Exercise description:
Please list every person named in the CAC Brétigny text below.

Given passage:
Project

Designed as a kind of intermediary between a multimedia library and a theater, CAC Brétigny is more than open to its surroundings. From the creation of on-site artworks that make it possible to take over and significantly alter a site, to involving amateur groups in producing and appreciating art, CAC Brétigny has always emphasized its singularity by paying special attention to the women and men who form the art center and allow it to grow.

CAC Brétigny has been fashioning a structure and a program of events and exhibitions that make both artists and audiences true end users. The program of art events, structured by Céline Poulin, includes all the activities of the art center, from communications to production to outreach. The CAC Brétigny finds itself functioning as a collective space, where each guest, each partner and each member of the team is actively participating in the construction and identity of the project. For the experimental video channel “Pillow Programme”, the CAC Brétigny staff thus invited certain artists who have been a part of the art center’s daily existence, who have shared in and supported its activities. In 2022, “Nest” is also curated collectively, involving all the people working at the art center. Within this exhibition, the experimentations of l’Ǝcole, a project co-created by the art center team and different users, artists, theorists, teachers, etc, write themselves. The CAC Brétigny is in fact fed by the theories of popular education and co-creation, at the crossroads between amateur and professional practice, between educational and artistic activity. Thus, the graphic designers Coline Sunier & Charles Mazé came up with an identity for CAC Brétigny that is an ever-evolving joint construction with the art center. It is a project that embodies CAC Brétigny, which is diverse and open, like any space that wants to remain vibrant and alive.

 

Off-site season 2023-2024

In 2023-2024, CAC Brétigny, closed for renovation work, takes its programme off-site. For this transitional season, the art centre transforms into a cultural vessel and accompanies the invited artists and curators as they develop narratives anchored in the local area. Coline Sunier & Charles Mazé, graphic designers in residence since 2016, chart the vessel’s take-off and stops. The signs used in the communication for this off-site season are collected from the routes that connect the CAC building with the different spaces in which the programme unfolds. In this way, the duo continues to follow the art centre's movements.

This journey to meet the inhabitants of different neighbouring areas comes as part of a period of transformation for CAC, which is redesigning its programme both geographically and temporally. Two cycles of exhibitions and residencies, conceived by associate curators Valentina Ulisse and Thomas Maestro, alternate research, co-creation and exhibitions in spaces built at different periods. The artists, like characters from a fantasy saga, travel between the spaces and times. Residencies, exhibitions, performances, workshops… they participate in various ways throughout the different chapters of the season, becoming messengers of a past world yet to be reinvented, interpreters of multiple presents, storytellers of possible futures to be imagined collectively.

Records:
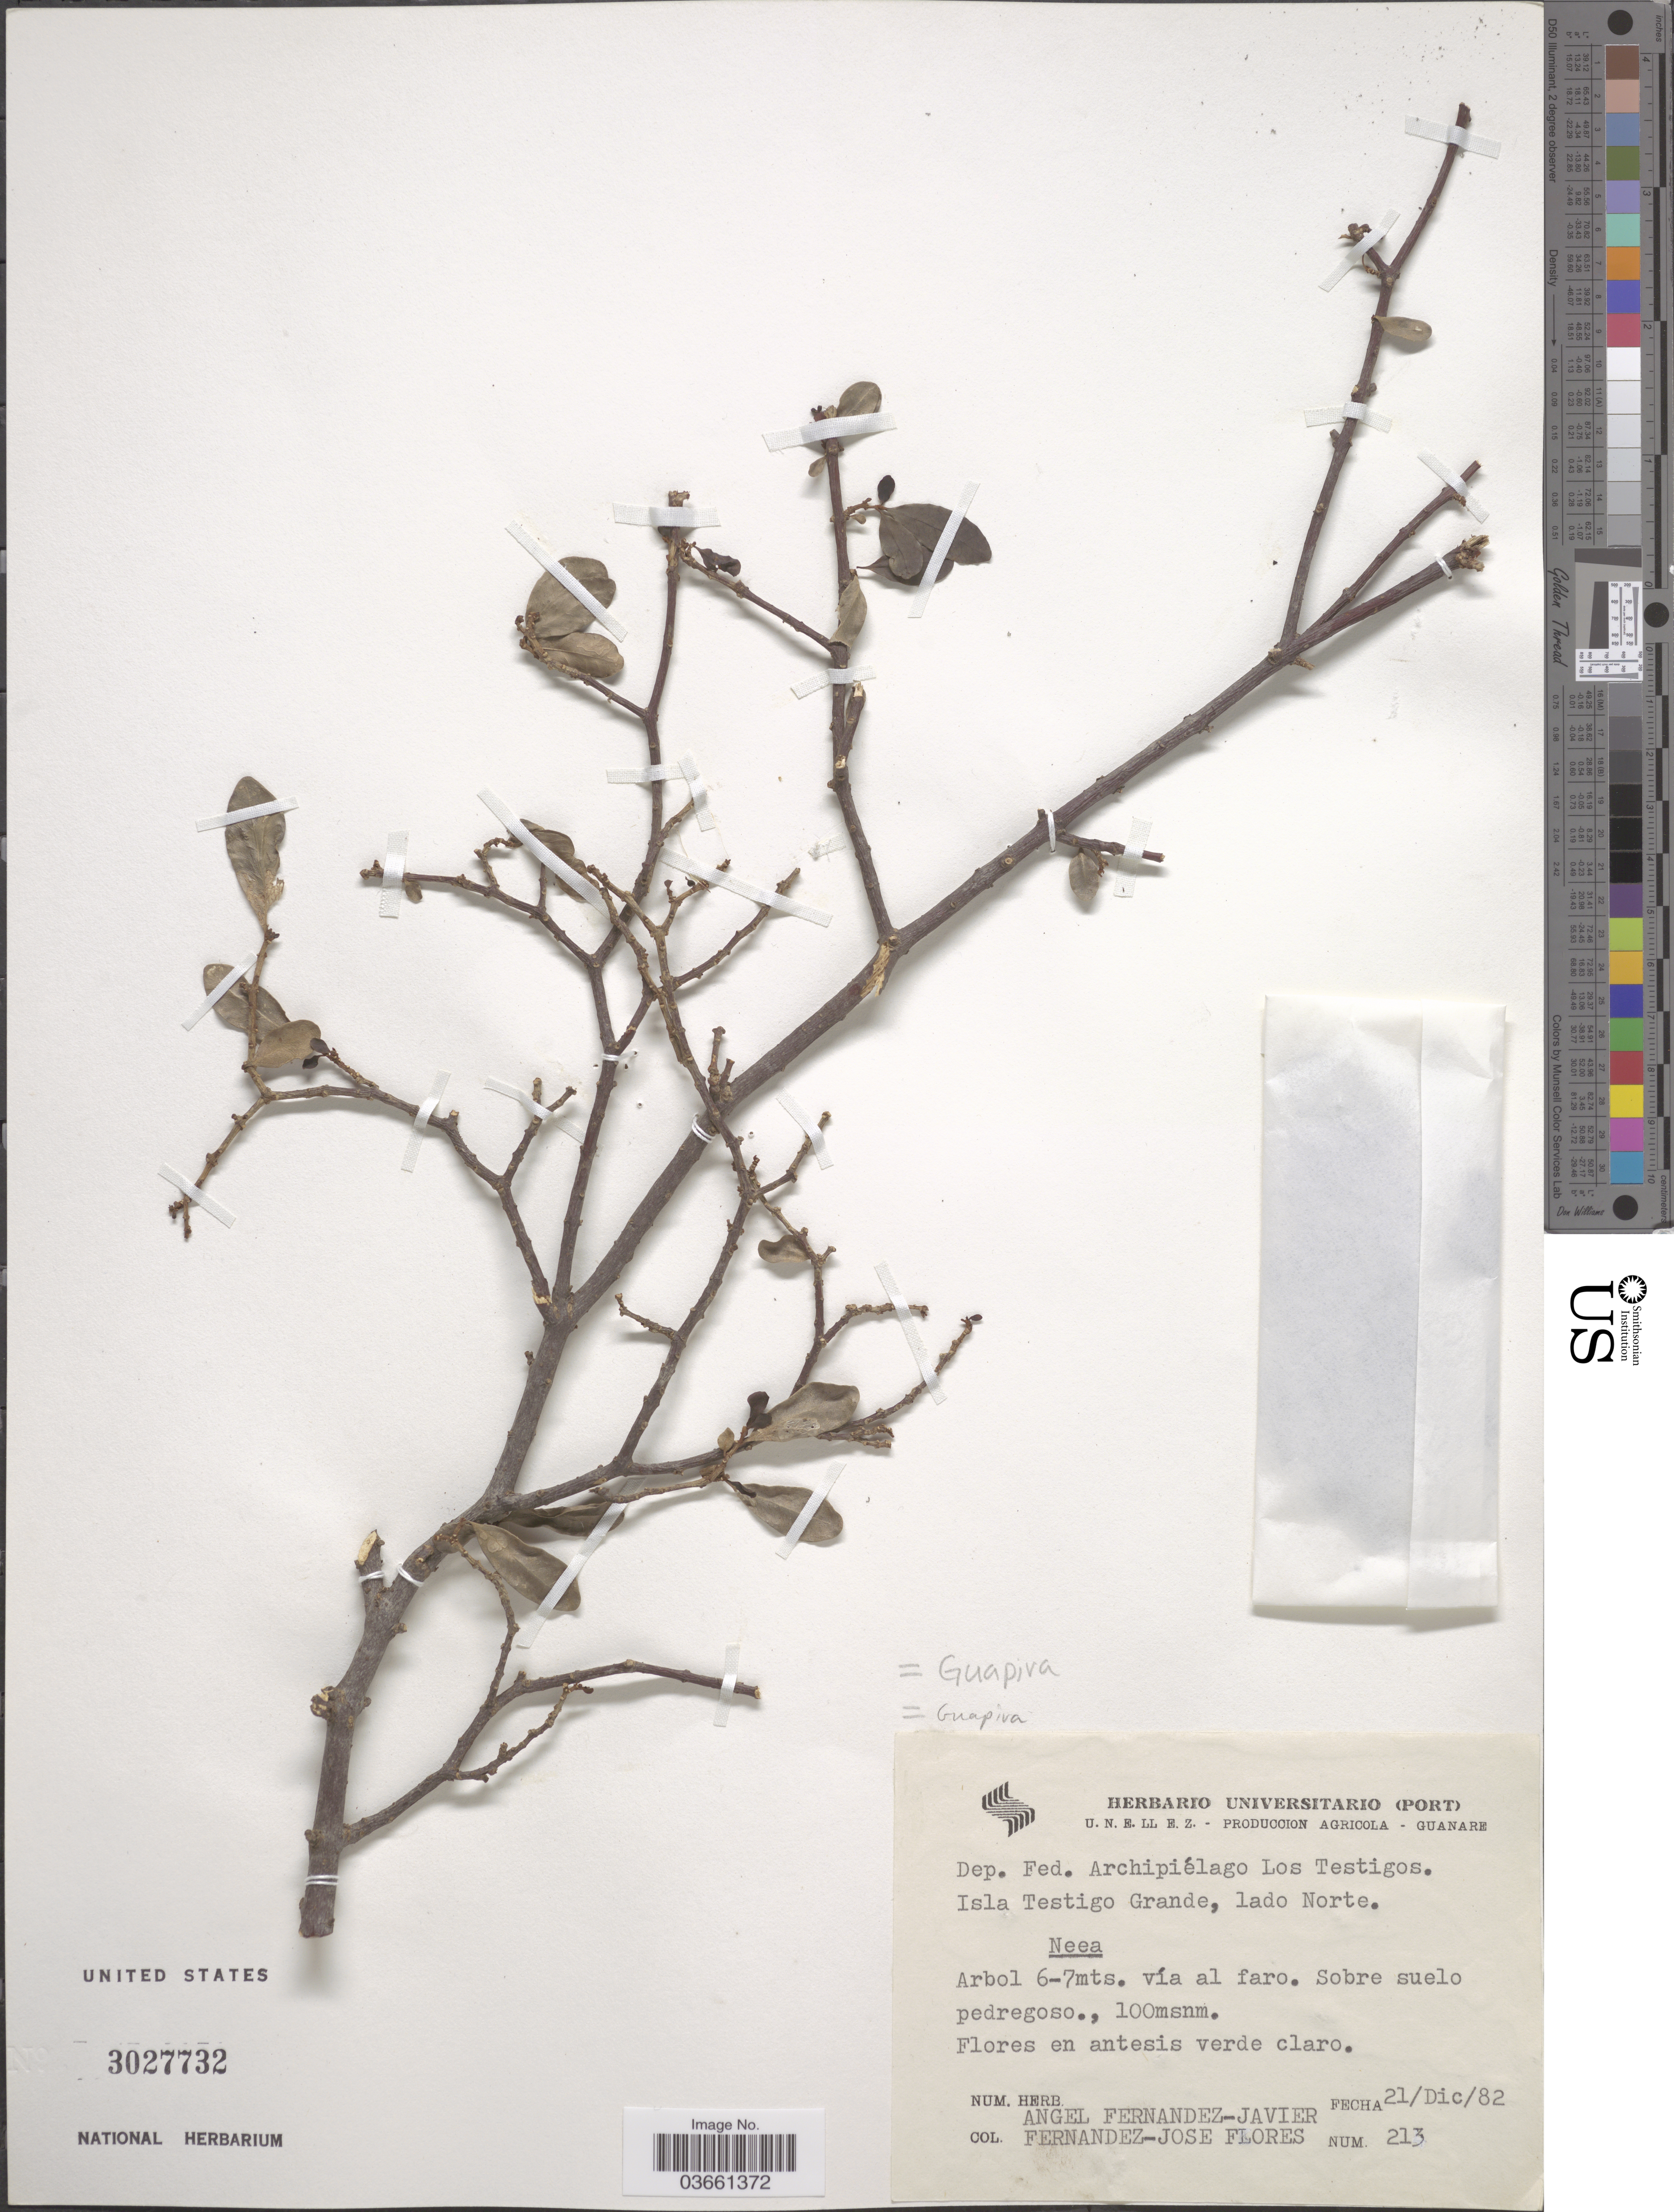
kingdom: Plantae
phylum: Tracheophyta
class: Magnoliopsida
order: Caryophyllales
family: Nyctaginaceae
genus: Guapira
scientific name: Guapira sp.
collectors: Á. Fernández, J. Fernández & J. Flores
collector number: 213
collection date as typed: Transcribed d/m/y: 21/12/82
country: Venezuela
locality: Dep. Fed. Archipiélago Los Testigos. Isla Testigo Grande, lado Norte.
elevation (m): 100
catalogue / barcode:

---

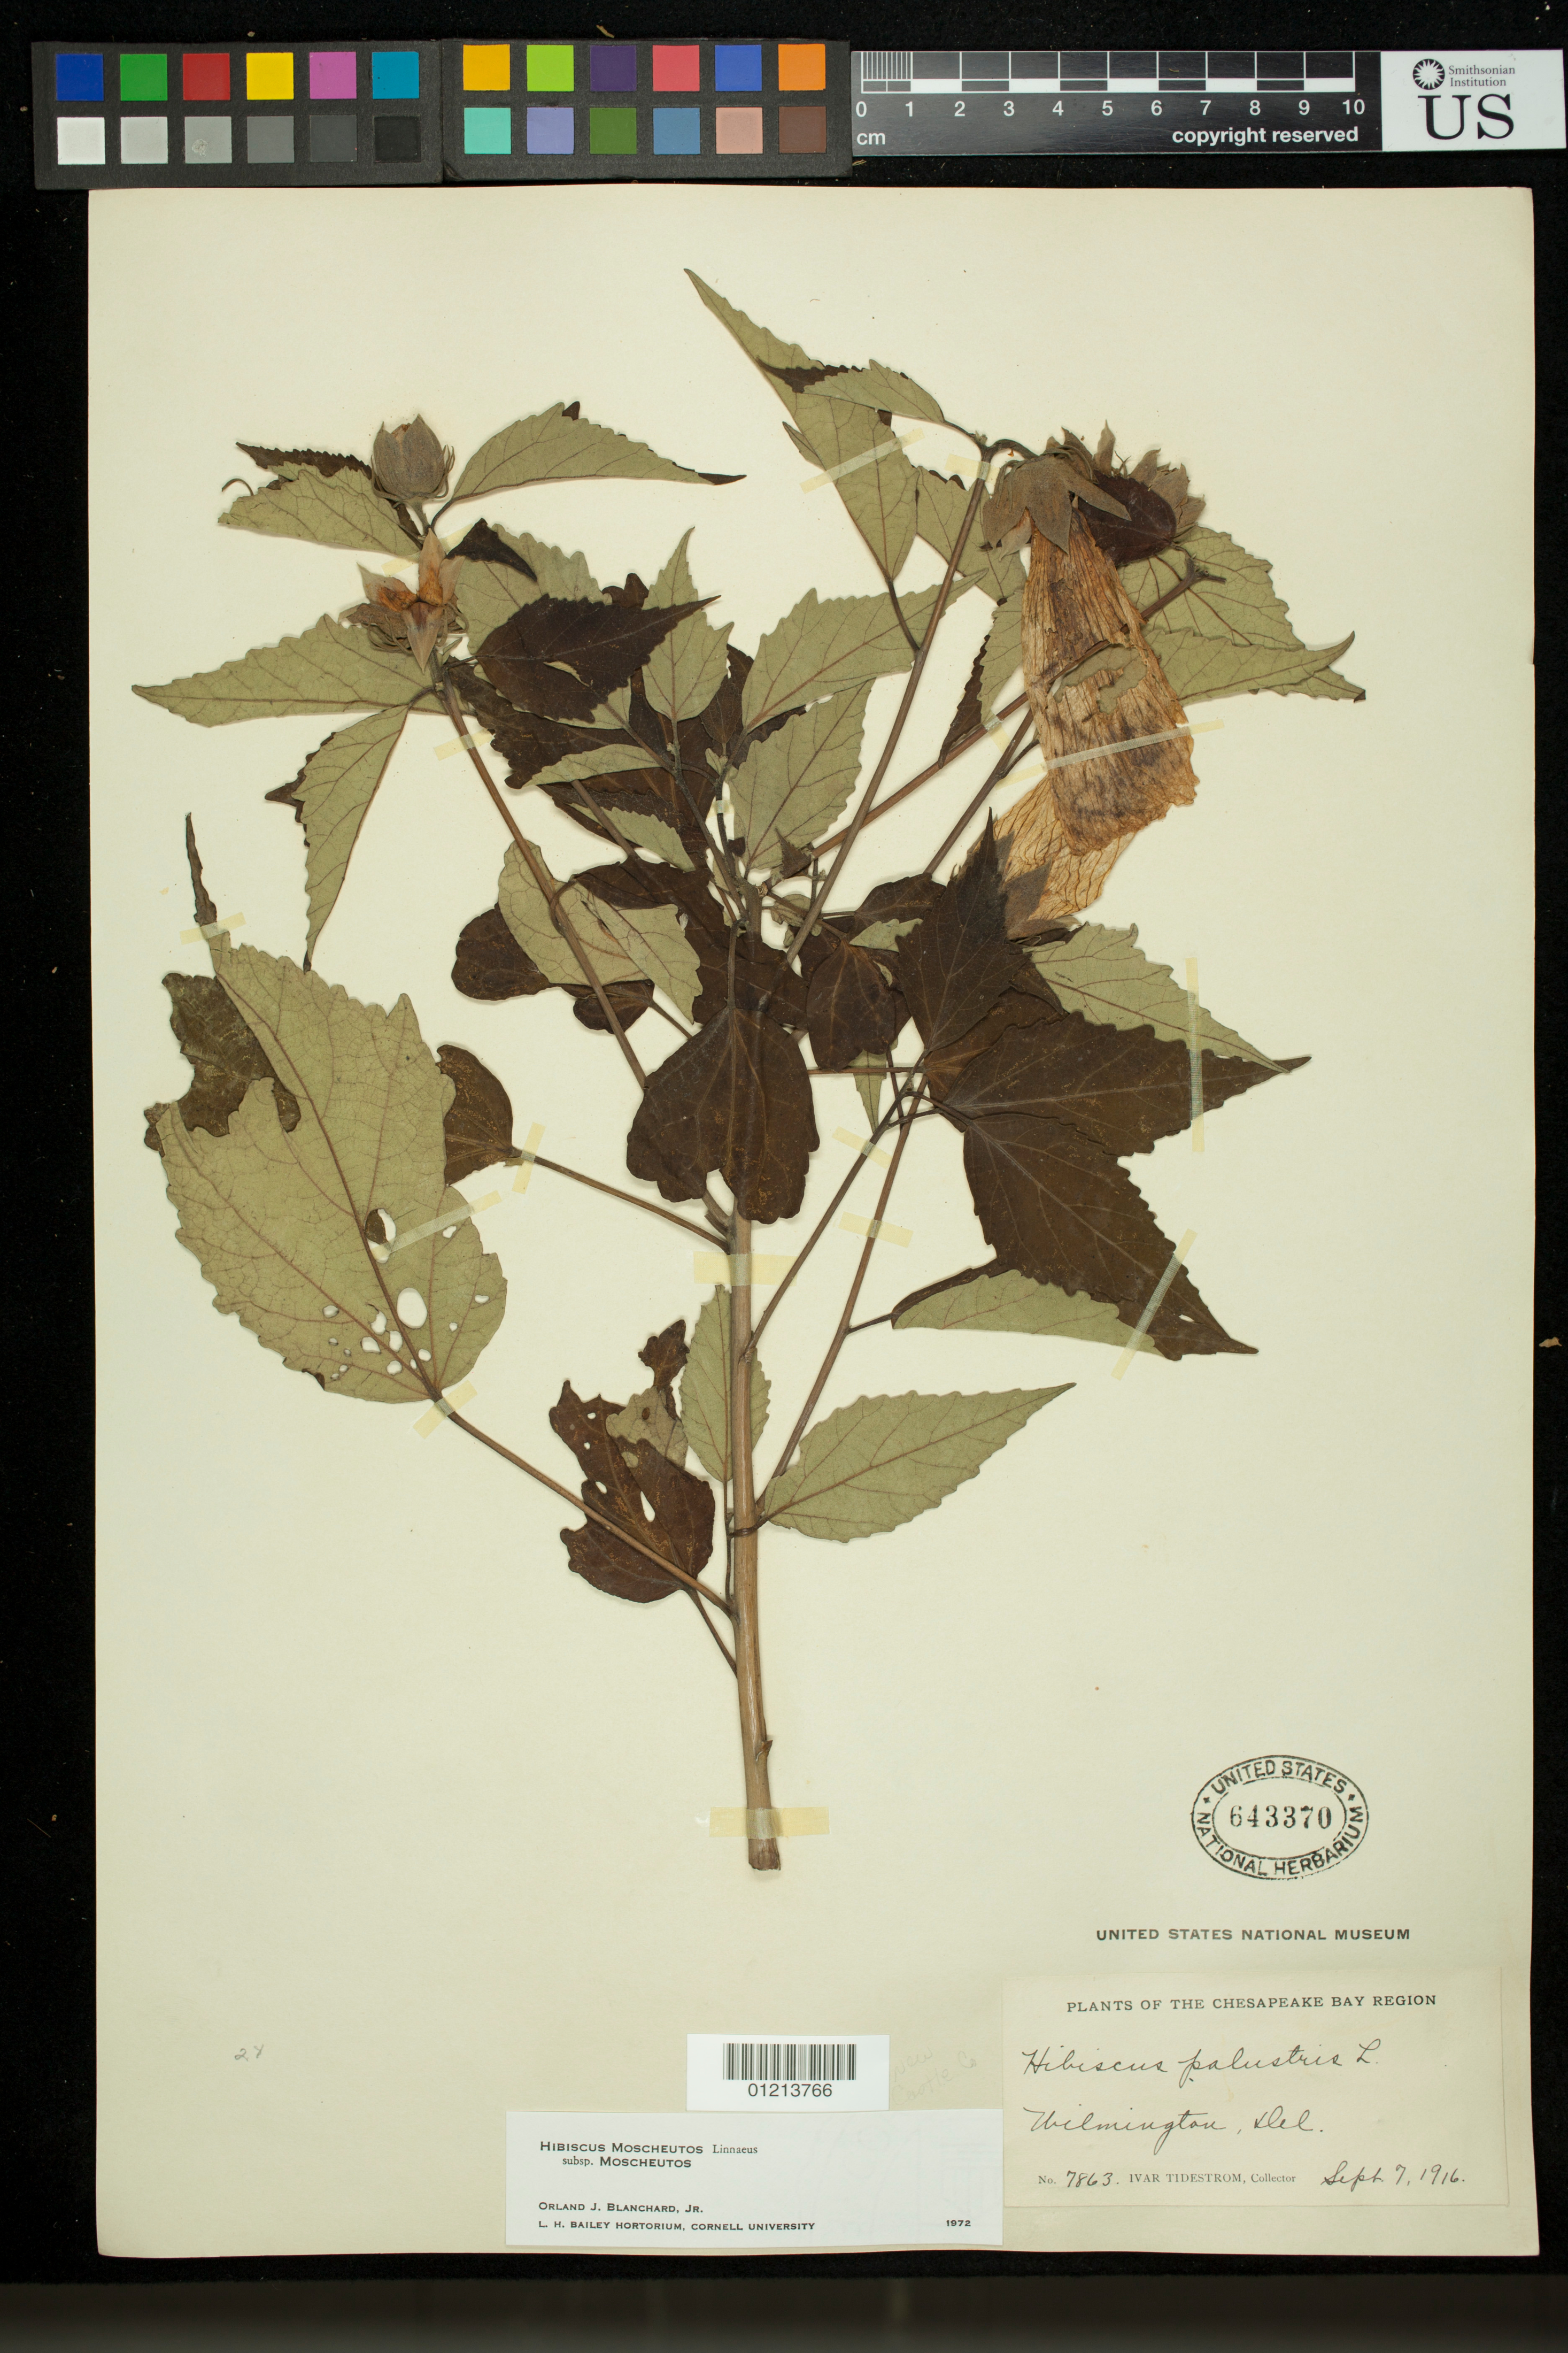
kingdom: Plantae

Output:
Céline Poulin
Coline Sunier
Charles Mazé
Valentina Ulisse
Thomas Maestro